OSC staff seek to suspend Omega
Allegations of ‘serious … breaches’
Staff of the Ontario Securities Commission is seeking an order to temporarily suspend the operations of Omega Securities Inc., an alternative trading platform that captured about four per cent of trading volume in Canada in the past four quarters.
In an application filed Monday and made public Tuesday afternoon, the regulator’s staff alleges “serious and ongoing potential breaches of Ontario securities law,” and requests that the OSC temporarily suspend Omega’s registration and cease any trading by Omega “for such period as is specified by the Commission.”

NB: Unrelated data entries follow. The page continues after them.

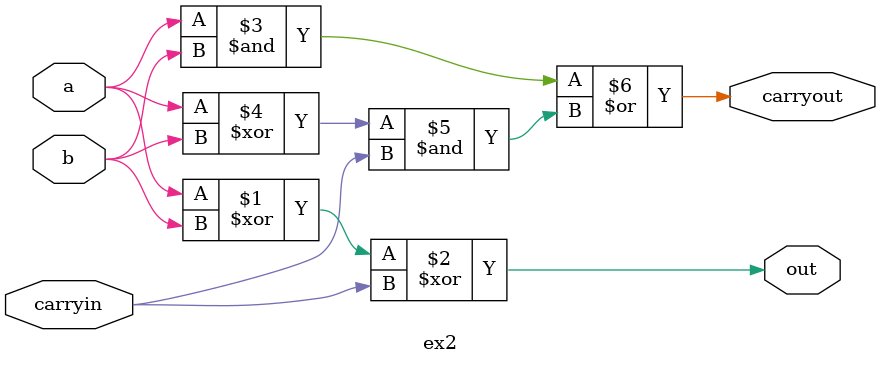
<source format=v>
module ex2 (a, b, carryin, out, carryout);

input a;
input b;
input carryin;

output carryout;
output out;

assign out = a ^ b ^ carryin;
assign carryout = a & b | (a ^ b) & carryin;

endmodule 
</source>
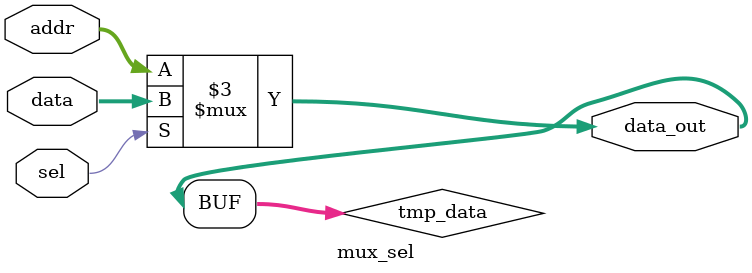
<source format=v>
module mux_sel (addr,data,data_out,sel);
	input [7:0] addr;
	input [7:0] data;
	output [7:0] data_out;
	input sel;
	reg [7:0] tmp_data;
	
	always @(addr, data, sel) begin
		if(sel) begin
			tmp_data = data;
		end else begin
			tmp_data = addr;
		end
	end
	
			
	assign data_out = tmp_data;

endmodule

</source>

A hearing into the matter is to take place Nov. 17 at 10 a.m. in Toronto.
Omega issued a statement late Tuesday saying it will “vigorously oppose” the OSC’s temporary order.

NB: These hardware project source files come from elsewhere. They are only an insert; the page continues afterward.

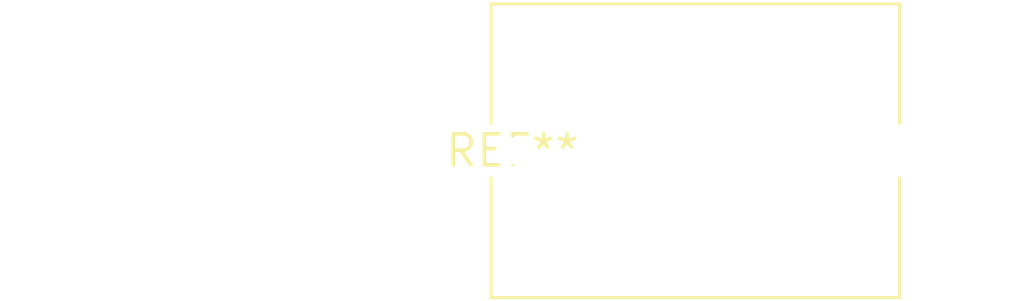
<source format=kicad_pcb>
(kicad_pcb (version 20240108) (generator pcbnew)

  (general
    (thickness 1.6)
  )

  (paper "A4")
  (layers
    (0 "F.Cu" signal)
    (31 "B.Cu" signal)
    (32 "B.Adhes" user "B.Adhesive")
    (33 "F.Adhes" user "F.Adhesive")
    (34 "B.Paste" user)
    (35 "F.Paste" user)
    (36 "B.SilkS" user "B.Silkscreen")
    (37 "F.SilkS" user "F.Silkscreen")
    (38 "B.Mask" user)
    (39 "F.Mask" user)
    (40 "Dwgs.User" user "User.Drawings")
    (41 "Cmts.User" user "User.Comments")
    (42 "Eco1.User" user "User.Eco1")
    (43 "Eco2.User" user "User.Eco2")
    (44 "Edge.Cuts" user)
    (45 "Margin" user)
    (46 "B.CrtYd" user "B.Courtyard")
    (47 "F.CrtYd" user "F.Courtyard")
    (48 "B.Fab" user)
    (49 "F.Fab" user)
    (50 "User.1" user)
    (51 "User.2" user)
    (52 "User.3" user)
    (53 "User.4" user)
    (54 "User.5" user)
    (55 "User.6" user)
    (56 "User.7" user)
    (57 "User.8" user)
    (58 "User.9" user)
  )

  (setup
    (pad_to_mask_clearance 0)
    (pcbplotparams
      (layerselection 0x00010fc_ffffffff)
      (plot_on_all_layers_selection 0x0000000_00000000)
      (disableapertmacros false)
      (usegerberextensions false)
      (usegerberattributes false)
      (usegerberadvancedattributes false)
      (creategerberjobfile false)
      (dashed_line_dash_ratio 12.000000)
      (dashed_line_gap_ratio 3.000000)
      (svgprecision 4)
      (plotframeref false)
      (viasonmask false)
      (mode 1)
      (useauxorigin false)
      (hpglpennumber 1)
      (hpglpenspeed 20)
      (hpglpendiameter 15.000000)
      (dxfpolygonmode false)
      (dxfimperialunits false)
      (dxfusepcbnewfont false)
      (psnegative false)
      (psa4output false)
      (plotreference false)
      (plotvalue false)
      (plotinvisibletext false)
      (sketchpadsonfab false)
      (subtractmaskfromsilk false)
      (outputformat 1)
      (mirror false)
      (drillshape 1)
      (scaleselection 1)
      (outputdirectory "")
    )
  )

  (net 0 "")

  (footprint "C_Rect_L16.5mm_W11.8mm_P15.00mm_MKT" (layer "F.Cu") (at 0 0))

)

</source>
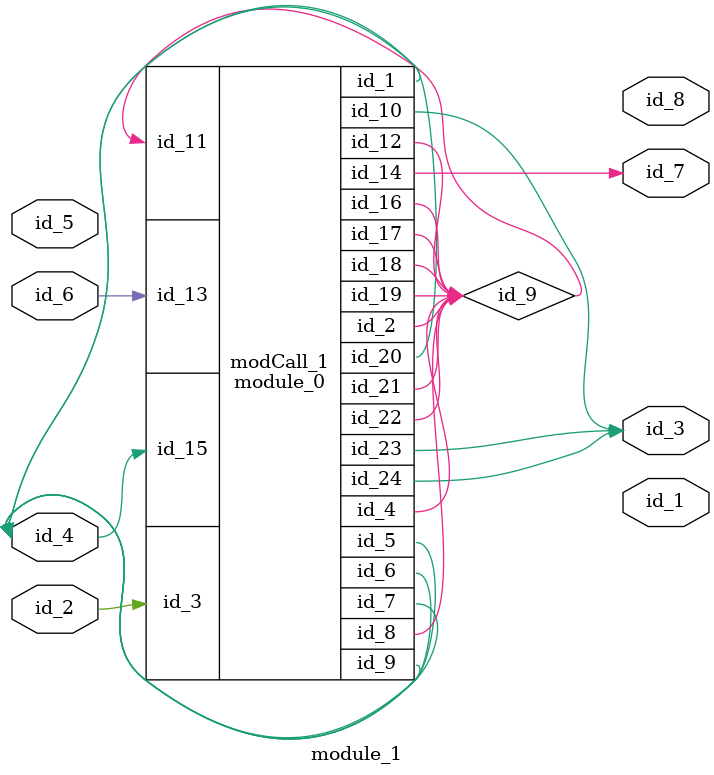
<source format=v>
module module_0 (
    id_1,
    id_2,
    id_3,
    id_4,
    id_5,
    id_6,
    id_7,
    id_8,
    id_9,
    id_10,
    id_11,
    id_12,
    id_13,
    id_14,
    id_15,
    id_16,
    id_17,
    id_18,
    id_19,
    id_20,
    id_21,
    id_22,
    id_23,
    id_24
);
  output wire id_24;
  output wire id_23;
  inout wire id_22;
  inout wire id_21;
  inout wire id_20;
  output wire id_19;
  inout wire id_18;
  inout wire id_17;
  inout wire id_16;
  input wire id_15;
  output wire id_14;
  input wire id_13;
  inout wire id_12;
  input wire id_11;
  output wire id_10;
  output wire id_9;
  inout wire id_8;
  inout wire id_7;
  inout wire id_6;
  output wire id_5;
  inout wire id_4;
  input wire id_3;
  output wire id_2;
  output wire id_1;
  wire id_25;
endmodule
module module_1 (
    id_1,
    id_2,
    id_3,
    id_4,
    id_5,
    id_6,
    id_7,
    id_8
);
  output wire id_8;
  output wire id_7;
  input wire id_6;
  input wire id_5;
  inout wire id_4;
  output wire id_3;
  input wire id_2;
  output wire id_1;
  wire id_9;
  module_0 modCall_1 (
      id_4,
      id_9,
      id_2,
      id_9,
      id_4,
      id_4,
      id_4,
      id_9,
      id_4,
      id_3,
      id_9,
      id_9,
      id_6,
      id_7,
      id_4,
      id_9,
      id_9,
      id_9,
      id_9,
      id_4,
      id_9,
      id_9,
      id_3,
      id_3
  );
endmodule

</source>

“Omega firmly believes that its trading systems operate with integrity and have offered a valuable service to the market for approximately 10 years, and that its market data is distributed in a fair and orderly fashion,” said Sean Debotte, chief executive of Omega Securities Inc. “None of Omega’s market participants are being disadvantaged or treated unfairly in any way whatsoever.”
In the document filed by OSC staff, signed by litigation counsel Keir Wilmut, four alleged breaches of the policies that govern the platform are cited as the reason for seeking the application for a temporary suspension.